» **Work to complete**
For every line in the material below that holds "hypertension", report the line.

=== Data for analysis ===

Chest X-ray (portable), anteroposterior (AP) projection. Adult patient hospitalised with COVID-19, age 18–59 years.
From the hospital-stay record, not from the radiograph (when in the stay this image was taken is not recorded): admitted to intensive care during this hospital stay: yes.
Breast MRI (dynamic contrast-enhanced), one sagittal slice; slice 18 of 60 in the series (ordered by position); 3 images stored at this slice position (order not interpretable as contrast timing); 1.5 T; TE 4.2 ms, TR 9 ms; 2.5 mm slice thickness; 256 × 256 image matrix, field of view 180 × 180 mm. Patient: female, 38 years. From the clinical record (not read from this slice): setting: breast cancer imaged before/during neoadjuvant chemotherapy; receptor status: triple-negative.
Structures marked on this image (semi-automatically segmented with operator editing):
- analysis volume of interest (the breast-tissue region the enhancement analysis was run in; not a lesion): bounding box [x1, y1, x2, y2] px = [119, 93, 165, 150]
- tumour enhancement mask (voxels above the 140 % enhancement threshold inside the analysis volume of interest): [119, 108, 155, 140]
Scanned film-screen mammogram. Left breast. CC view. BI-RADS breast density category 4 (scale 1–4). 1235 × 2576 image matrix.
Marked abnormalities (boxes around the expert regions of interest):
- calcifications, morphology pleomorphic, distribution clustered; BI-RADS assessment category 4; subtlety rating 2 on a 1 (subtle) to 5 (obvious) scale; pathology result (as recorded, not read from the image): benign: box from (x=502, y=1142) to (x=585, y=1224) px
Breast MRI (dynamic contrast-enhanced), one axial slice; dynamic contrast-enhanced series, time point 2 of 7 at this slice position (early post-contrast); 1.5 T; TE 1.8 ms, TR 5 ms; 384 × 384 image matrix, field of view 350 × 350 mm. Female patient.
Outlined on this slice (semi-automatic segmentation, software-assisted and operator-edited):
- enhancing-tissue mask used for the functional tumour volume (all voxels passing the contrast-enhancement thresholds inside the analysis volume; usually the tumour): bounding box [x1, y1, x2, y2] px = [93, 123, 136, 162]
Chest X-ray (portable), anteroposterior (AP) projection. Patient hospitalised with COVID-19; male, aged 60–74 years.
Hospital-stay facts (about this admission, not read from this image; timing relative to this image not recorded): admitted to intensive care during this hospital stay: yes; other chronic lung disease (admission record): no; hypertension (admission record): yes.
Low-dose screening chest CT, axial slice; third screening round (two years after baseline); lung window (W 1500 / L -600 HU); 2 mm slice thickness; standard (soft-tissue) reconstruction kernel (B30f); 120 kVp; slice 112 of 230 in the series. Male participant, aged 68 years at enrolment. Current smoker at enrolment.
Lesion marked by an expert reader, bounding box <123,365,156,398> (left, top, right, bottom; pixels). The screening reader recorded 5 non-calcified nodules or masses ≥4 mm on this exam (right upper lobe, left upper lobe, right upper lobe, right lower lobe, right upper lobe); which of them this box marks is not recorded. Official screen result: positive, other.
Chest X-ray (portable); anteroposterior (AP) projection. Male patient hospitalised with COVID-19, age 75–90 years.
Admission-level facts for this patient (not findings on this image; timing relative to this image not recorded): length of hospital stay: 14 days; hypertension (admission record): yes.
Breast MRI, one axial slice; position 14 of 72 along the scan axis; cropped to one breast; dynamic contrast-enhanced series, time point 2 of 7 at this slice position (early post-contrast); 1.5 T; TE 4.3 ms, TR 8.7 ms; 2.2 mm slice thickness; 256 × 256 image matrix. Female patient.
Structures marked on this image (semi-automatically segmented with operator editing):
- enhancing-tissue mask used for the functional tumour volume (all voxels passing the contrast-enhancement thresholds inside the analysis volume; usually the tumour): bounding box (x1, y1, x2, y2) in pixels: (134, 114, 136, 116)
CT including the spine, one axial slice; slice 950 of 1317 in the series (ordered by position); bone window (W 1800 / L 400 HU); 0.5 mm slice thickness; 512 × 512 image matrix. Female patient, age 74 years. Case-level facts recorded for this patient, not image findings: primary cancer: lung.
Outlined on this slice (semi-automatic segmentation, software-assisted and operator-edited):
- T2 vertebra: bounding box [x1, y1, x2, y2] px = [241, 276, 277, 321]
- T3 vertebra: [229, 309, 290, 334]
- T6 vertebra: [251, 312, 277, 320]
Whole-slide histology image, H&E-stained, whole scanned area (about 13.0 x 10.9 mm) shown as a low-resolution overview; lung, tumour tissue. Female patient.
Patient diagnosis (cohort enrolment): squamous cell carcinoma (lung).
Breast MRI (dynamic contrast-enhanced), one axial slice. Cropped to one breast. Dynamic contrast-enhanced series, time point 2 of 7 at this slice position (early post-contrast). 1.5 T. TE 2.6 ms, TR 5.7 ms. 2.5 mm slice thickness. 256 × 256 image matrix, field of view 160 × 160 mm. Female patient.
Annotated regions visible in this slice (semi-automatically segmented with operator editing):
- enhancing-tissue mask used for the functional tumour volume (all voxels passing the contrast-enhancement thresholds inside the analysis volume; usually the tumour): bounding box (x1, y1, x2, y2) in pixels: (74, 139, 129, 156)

===

» **Written reply**
Hospital-stay facts (about this admission, not read from this image; timing relative to this image not recorded): admitted to intensive care during this hospital stay: yes; other chronic lung disease (admission record): no; hypertension (admission record): yes.
Admission-level facts for this patient (not findings on this image; timing relative to this image not recorded): length of hospital stay: 14 days; hypertension (admission record): yes.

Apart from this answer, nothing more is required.